What does Davos really mean?
A view of Davos with the Davos Congress Center in the early morning Image: REUTERS/Ruben Sprich
With the Annual Meeting of the World Economic Forum starting on Tuesday, the annual discussion about the meaning of this event has begun. Some critics see Davos as a giant gabfest for powerful people. Having attended Davos a dozen times dating back to the 1990s and worked with the Forum on many projects over the years I can say without doubt that this is misinformed.
I find Davos productive for a number of reasons. It’s intellectually stimulating, and I can’t wait to engage in discussion and debate around this year’s theme of The Fourth Industrial Revolution. Yes, there is great networking too. But what drives me, and, I’m guessing, most people, is that the Forum helps me make a difference in the world. If you are a defender of the status quo, you’re not going to have a very good time at Davos, because the discussion is a lot about change.
The Forum began four decades ago as a meeting for European executives to discuss pressing global problems. It evolved into a think tank, researching various issues and convening other events. It then became what you could call a “do tank” that is engendering dozens of communities engaging thousands of people that are researching, discussing and taking action on many global problems year round. With the recent decision of the Swiss government to give the Forum formal Institution status, the organization has taken an important new step.
To me, the Forum is really an example of a new model of global problem solving, co-operation and governance that not only holds vast potential but is already making a global difference.
Throughout the 20th century, nation states co-operated to build global institutions to facilitate joint action and address global problems. Many of these organizations were created in the aftermath of the Second World War. They include the International Monetary Fund, the World Bank, the United Nations, the G8, the World Trade Organization and numerous other organizations based on nation states. For decades, these large international institutions, including the European Union, have wrestled with some of the world’s most intractable problems – the kind of problems that don’t fit neatly into departmental pigeonholes.
But progress has been slow or non-existent. The world is too unequal, unsustainable, too conflicted and too unjust. The inability of the G8 and G20 to address the global economic crisis; the Doha Development Round of the World Trade Organization; and the continuing challenge of conflict, show that formal international systems for cooperation, while necessary, are inadequate to achieve world goals of economic growth, climate protection, poverty eradication, conflict avoidance, human security and behavior based on shared values.
Conversely, many of the positive developments happening around the world, such as the struggles for democracy in North Africa, are not being made because of our global systems for co-operation but rather through new networks of citizens, civil society organizations and other stakeholders uniting around a common cause.
Today we see a fundamental change emerging regarding how global problems can be solved. New non-state networks of civil society, private sector, government and individual stakeholders are achieving new forms of cooperation, social change and even the production of global public value. They address every conceivable issue facing humanity, from climate change, poverty, human rights, health and the environment, to economic policy, war and even the governance of the internet itself.

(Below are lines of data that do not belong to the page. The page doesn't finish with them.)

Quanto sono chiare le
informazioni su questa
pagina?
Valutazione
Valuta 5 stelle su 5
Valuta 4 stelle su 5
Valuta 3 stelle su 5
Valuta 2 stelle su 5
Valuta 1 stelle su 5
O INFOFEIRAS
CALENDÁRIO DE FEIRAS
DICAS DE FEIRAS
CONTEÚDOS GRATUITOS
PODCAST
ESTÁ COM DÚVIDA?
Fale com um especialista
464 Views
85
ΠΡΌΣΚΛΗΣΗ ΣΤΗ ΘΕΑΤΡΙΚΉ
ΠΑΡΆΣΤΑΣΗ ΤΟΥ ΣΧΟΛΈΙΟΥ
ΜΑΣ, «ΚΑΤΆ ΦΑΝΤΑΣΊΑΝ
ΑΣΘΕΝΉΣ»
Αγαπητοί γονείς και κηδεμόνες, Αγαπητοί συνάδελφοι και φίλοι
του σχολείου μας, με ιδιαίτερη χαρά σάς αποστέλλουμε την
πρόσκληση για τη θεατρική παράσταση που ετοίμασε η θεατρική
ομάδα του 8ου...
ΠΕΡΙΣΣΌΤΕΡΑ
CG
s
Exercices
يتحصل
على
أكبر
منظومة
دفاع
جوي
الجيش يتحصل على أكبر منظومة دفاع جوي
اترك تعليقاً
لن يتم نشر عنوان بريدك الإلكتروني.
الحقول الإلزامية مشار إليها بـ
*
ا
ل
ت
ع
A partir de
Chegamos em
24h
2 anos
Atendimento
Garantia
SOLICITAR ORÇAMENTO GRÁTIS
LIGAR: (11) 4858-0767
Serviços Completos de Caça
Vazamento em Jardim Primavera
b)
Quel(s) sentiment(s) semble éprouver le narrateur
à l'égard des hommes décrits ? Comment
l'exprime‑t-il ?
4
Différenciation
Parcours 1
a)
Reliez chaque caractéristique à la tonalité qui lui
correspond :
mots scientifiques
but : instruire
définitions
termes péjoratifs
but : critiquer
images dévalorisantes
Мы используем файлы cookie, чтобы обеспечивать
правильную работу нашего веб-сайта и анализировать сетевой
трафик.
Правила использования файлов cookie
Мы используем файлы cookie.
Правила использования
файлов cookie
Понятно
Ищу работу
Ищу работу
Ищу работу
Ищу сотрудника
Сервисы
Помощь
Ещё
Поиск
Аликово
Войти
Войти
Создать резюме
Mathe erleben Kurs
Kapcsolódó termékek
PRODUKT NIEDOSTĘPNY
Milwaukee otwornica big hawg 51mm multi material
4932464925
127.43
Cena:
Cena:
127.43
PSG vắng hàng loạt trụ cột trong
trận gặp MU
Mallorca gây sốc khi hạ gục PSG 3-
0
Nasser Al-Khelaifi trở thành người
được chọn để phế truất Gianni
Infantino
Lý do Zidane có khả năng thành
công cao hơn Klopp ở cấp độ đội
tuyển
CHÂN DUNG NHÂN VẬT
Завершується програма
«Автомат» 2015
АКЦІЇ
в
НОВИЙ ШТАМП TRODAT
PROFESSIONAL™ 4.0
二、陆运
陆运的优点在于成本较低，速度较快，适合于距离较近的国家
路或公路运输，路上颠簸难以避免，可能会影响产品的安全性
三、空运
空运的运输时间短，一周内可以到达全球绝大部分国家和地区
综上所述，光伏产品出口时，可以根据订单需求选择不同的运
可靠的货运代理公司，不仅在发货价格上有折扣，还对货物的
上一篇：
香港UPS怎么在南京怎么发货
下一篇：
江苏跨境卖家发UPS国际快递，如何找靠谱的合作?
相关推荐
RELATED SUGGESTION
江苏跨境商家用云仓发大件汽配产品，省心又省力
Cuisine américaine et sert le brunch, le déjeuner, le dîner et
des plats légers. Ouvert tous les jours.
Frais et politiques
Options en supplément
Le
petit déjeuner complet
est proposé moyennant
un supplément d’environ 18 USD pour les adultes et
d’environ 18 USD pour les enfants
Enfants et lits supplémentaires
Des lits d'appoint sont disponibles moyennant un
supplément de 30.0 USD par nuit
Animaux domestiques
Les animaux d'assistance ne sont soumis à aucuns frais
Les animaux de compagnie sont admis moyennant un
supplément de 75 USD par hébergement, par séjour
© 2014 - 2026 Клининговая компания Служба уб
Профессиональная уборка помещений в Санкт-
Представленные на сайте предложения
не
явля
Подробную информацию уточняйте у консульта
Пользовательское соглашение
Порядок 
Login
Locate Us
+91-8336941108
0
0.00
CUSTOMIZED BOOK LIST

Enabled by the digital revolution, these networks are now proliferating across the planet and increasingly having an important impact in solving global problems and enabling global cooperation and governance. As part of a recently-completed, three-year, multi-million dollar research programme I’ve dubbed them Global Solution Networks, (GSN) of which the World Economic Forum is a prime example.
A GSN is a group of independent parties who have been brought together by a world problem they all perceive to be important, and which no single group has the ability to handle on its own. They become a network when they begin communicating about and coordinating their activities to make progress, rather than working independently and competitively. They involve different parts of society and most importantly, unlike the UN, IMF, World Bank, or G8 are not controlled by nation states.
There are 10 different types of these networks. For example there are Advocacy Networks like Kony 2012, mobilizing tens of millions of people to change policy, or Knowledge Networks like Wikipedia, Galaxy Zoo and TED. Policy Networks like the International Competition Network determine policy for global institutions and governments.
Human Rights Watch and Transparency International are Watchdog Networks as they perform an oversight role, while networks that govern important resources – like the ecosystem that runs the internet worldwide – are called Governance Networks. The COP21 agreement in Climate Change was only possible because a multi-stakeholder governance network that has mobilized the world to care about this issue.
The World Economic Forum is the leading example of what I call a Global Institution, because it combines the capabilities of many network types. But unlike traditional global institutions like the UN, World Bank, IMF or G20, it qualifies as a GSN because it is not controlled by nation states.
It turns out that my choice of the term “institution” was propitious, because of the Swiss Government's granting of formal institution status under Swiss law.
So Davos is an important event, but just one set of activities in the Forum’s year-round orchestration of the leaders of civil society, business and government to collaborate and take collective action in improving the state of the world. It is the touchstone event of the world’s preeminent “Networked Institution.”